Ein Computerprogramm, ein sogenannter Crawler, durchsucht automatisiert das Internet nach Webseiten, welche in zweisprachiger Form vorliegen. Diese werden automatisch erkannt und übersetzte Sätze und Wörter werden extrahiert. Danach beurteilt ein Machine-Learning-Algorithmus die Qualität dieser Texte und sortiert die Satzbeispiele hoher Qualität heraus, um sie im Dienst zu verwenden. Dieses System kann aus dem Nutzerfeedback selbständig Kriterien für gute und schlechte Übersetzungen hinzulernen. Es hat beispielsweise selbständig herausgefunden, dass eine Seite meist automatisch übersetzt ist, wenn auf ihr das Wort "Wordpress" vorkommt und gleichzeitig viele Wörter sehr direkt übersetzt sind. Durch Training erlernt der Algorithmus selbständig tausende solcher Zusammenhänge und kann die hochqualitativen Übersetzungen inzwischen effizient herausfiltern. Unsere Server haben bisher über 1 Billion Sätze miteinander verglichen und bewertet, am Ende wurden jedoch nur etwa 0,001%, also 100 Millionen übersetzte Satzbeispiele in Linguee übernommen. Diese Automatisierung ist also die Grundlage dafür, dass Linguee überhaupt funktioniert.

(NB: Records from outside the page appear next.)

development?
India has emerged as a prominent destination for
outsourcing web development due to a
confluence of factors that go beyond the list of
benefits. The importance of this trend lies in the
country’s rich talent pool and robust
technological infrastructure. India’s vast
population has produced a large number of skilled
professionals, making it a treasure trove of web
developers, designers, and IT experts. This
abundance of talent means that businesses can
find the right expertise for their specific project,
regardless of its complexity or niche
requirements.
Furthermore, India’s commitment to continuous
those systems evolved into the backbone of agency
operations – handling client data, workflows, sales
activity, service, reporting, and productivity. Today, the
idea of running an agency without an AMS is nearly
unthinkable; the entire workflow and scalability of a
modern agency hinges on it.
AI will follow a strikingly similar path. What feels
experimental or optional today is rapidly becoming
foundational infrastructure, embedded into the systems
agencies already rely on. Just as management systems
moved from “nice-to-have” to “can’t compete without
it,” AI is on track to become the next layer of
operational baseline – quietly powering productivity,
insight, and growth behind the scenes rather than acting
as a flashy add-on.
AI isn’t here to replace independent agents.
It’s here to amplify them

Zusätzlich bietet Linguee ein offensichtlich redaktionell gepflegtes Wörterbuch, das zu jeder gefundenen Übersetzung des Wortes die Häufigkeit der verschiedenen Übersetzungsmöglichkeiten angibt.

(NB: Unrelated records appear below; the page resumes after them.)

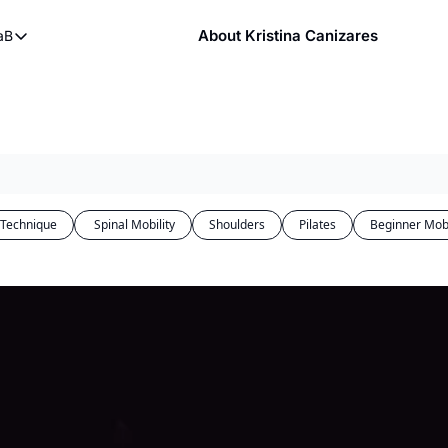
About Kristina Canizares
aB
ndy
bout FaB
ndy DVDs (now streaming)
What is Mobility Training?
 YouTube
aining
 Technique
 Spinal Mobility
Shoulders
Pilates
Beginner Mobi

Auf Linguee suche ich für Fachübersetzungen angesichts großteils fehlender lexikalischer und sonstiger Angaben eigentlich nur nach Spezialtermini, die ich in den drei oben genannten Online-Wörterbüchern nicht gefunden habe oder gar nicht erst erwarte. Wenn ich einen vielsprechenden Treffer auf Linguee finde, rufe ich oft über den darunterstehenden Link die Ursprungswebseite auf, von der der Treffer stammt – zum einen, um die Qualität besser einschätzen zu können, zum anderen aber auch, weil ich dort wichtige Zusatzinformationen vermute (und oft auch finde).

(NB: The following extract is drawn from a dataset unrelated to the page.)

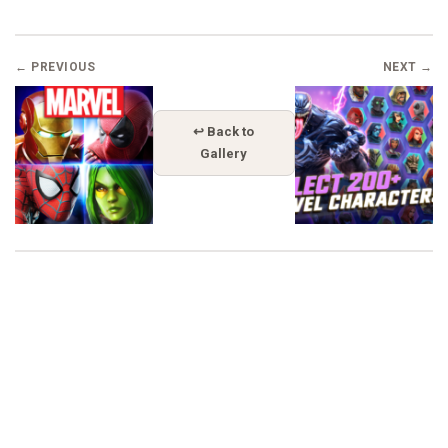
← PREVIOUS
NEXT →
↩ Back to
Gallery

Nachtrag: Linguee lässt sich auch über click.to abfragen. Eine Anleitung zur click.to-Integration findet sich hier.

Noch mehr Mitmach-Wörterbücher

Weitere interaktive Mitmach-Wörterbücher, die ich gelegentlich konsultiere, sind BEOLINGUS (Online-Wörterbuch der TU Chemnitz) und Reverso. In beiden Fällen ist die Mitmach-Schwelle relativ niedrig, das heißt, NutzerInnen müssen sich nicht aufwändig registrieren, um Verbesserungs- oder Änderungsvorschläge zu machen.

Und ihr?

Welche Mitmach-Wörterbücher nutzt ihr? Ich freue mich auf eure Kommentare.